Wind Marches on Despite Uncertainity

Caught in Political Bickering

Bill Opalka | Nov 29, 2011

Share/Save  

Wind has continued its recovery from the depths of 2010 but continues to be dogged by the specter of a policy train wreck, courtesy of Congress, in the next year or so.

That’s not quite the way the American Wind Energy Association (AWEA) put it, but the implication was clear as the benefits of enjoying a relative eternity of policy support start to wind down. Without the lapse of tax credits or a cash grant in lieu of the credit, policies and development prospects going into next year are pretty uncertain.

“We’re seeing just how effective stable tax policy can be,” said Rob Gramlich AWEA senior vice president of policy. A three-year extension of a production tax credit winds down in 2012. Cash grants in lieu of the tax credit expire in two months.

“In that period of relative stability, we’ve been bringing in a lot of manufacturing into the country and development has been going strong,” he added.

The U.S. wind industry installed 1,204 megawatts in the third quarter, and about 3,360 megawatts on the year so far. About 2,000 megawatts began construction from July to September. There are more than 8,400 megawatts under construction, which is more than in any quarter since 2008, AWEA says.

But that acceleration for projects under construction is due to the expiring policies. Renewable energy allies in Congress are trying to extend both programs, but their fates are uncertain in the current political climate.

That will mask much of the underlying issue.

“Fourth quarters tend to be much larger than the previous three, and this year will be no different,” said Liz Salerno, director of statistics for AWEA.

Total installations for the year expected to be 6,500 megawatts to 7,500 megawatts for the year.
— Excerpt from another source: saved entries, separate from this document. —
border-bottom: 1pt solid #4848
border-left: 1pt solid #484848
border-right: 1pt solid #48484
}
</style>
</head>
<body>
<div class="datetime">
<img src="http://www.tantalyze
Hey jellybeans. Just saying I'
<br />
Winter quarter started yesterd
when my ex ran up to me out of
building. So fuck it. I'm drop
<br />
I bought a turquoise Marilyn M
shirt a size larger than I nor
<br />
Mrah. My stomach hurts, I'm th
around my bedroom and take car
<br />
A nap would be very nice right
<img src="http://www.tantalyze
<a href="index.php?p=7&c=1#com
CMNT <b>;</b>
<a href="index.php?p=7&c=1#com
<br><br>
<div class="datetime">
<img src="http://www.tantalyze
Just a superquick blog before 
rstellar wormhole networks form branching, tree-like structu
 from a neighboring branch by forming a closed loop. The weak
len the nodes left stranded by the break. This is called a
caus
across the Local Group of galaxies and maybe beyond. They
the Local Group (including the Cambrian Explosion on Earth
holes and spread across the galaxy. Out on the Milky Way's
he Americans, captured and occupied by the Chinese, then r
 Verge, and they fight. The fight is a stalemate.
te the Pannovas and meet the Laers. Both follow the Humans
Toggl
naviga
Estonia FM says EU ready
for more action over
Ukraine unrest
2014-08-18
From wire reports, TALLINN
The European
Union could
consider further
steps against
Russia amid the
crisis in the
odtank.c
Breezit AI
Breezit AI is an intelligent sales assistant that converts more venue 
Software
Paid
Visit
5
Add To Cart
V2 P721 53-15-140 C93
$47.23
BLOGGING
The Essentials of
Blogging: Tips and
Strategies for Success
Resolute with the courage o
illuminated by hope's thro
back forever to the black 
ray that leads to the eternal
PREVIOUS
Total capacity is at 43,461 megawatts.

Colorado was the runaway leader for the quarter, brining 500 megawatts online. Ohio, which didn’t have utility scale wind a year ago, now has more than 100 megawatts.

What the industry liked to highlight was the inroad into the South, which has been hostile territory until lately.

Alabama Power, a subsidiary of Southern Company, recently signed their first wind power purchase agreement with the Alabama Public Service Commission finding that wind was lower cost than procuring energy from its own resources.

What about 2013, a mere 15 months away?

According to AWA says policy uncertainty has many leading wind developers saying they have no projects scheduled for 2013, which is starting to threaten both development companies and the U.S. wind energy supply chain. 

Not a model to sustain a wind, or any other business.

Related Topics

Comments

Level playing field

I have a proposal, even though it isn't likely to receive much consideration. Let's transfer all the subsidies, incentives, tax breaks, and grants from the enormously profitable fossil fuel industries and users to the burgeoning alternative energy industries. Fossil fuel has been the recipient of that taxpayer largesse for how many decades? At the end of a similar timespan, we can then evaluate the mature producers of wind, solar, and geothermal energy to see if they should continue to receive those benefits. In fact, let's hold them to a much higher level of accountability. Let's only allow them to receive that assistance for half the timespan enjoyed by the fossil fuel producers. So, in 40 or 50 years, we can insist that they stand on their own in the marketplace. Doesn't that seem fair and reasonable?

The Contradictions of Wind Proponents

The AWEA and Secretary of Energy (Dr.) Chu have been hopping up and down talking about how wind energy is reaching market parity with other technologies but, at the same time, claiming we need to continue the PTCs and cash grants to promote wind development.  So, which statement is the truth and which a lie?

Looking at the expense of building wind; the massive consumption of building materials and expensive rare-earth metals; the need for long distance transmission running most of the time at fractional rating; the poor capacity factor of wind; the need to provide backup power from primarily fossil-fueled power resulting from the low capacity factor and high variability--well, I guess I have pretty much concluded that wind power is just a huge scam perpetrated upon the American taxpayer.  The GEs, Siemens, and other major wind equipment suppliers are laughing their way to the bank because they are selling both wind and fossil-fuel generating equipment, transformers, switchgear etc.

Probably the biggest hoax in all this is that with fossil plants having to run part-load and low returns meaning the lowest capital backup generation that needs the highest quality fuel being built (simple cycle gas turbines), we are wasting fuel and not making any significant cuts in CO2 emissions. 

It is time to quit wasting money commericializing "feel good" technologies that are not ready to compete.  Put some of the money into further R&D but quit forcing technologies that do not accomplish anything by throwing taxpayer money at them.

I propose a "certainty":  Wind power is not economical so quit the PTCs and cash grants and loan guarantees that subordinate the taxpayers to private investors (who are quite possibly using the "green" investment to avoid taxes on their other enterprises).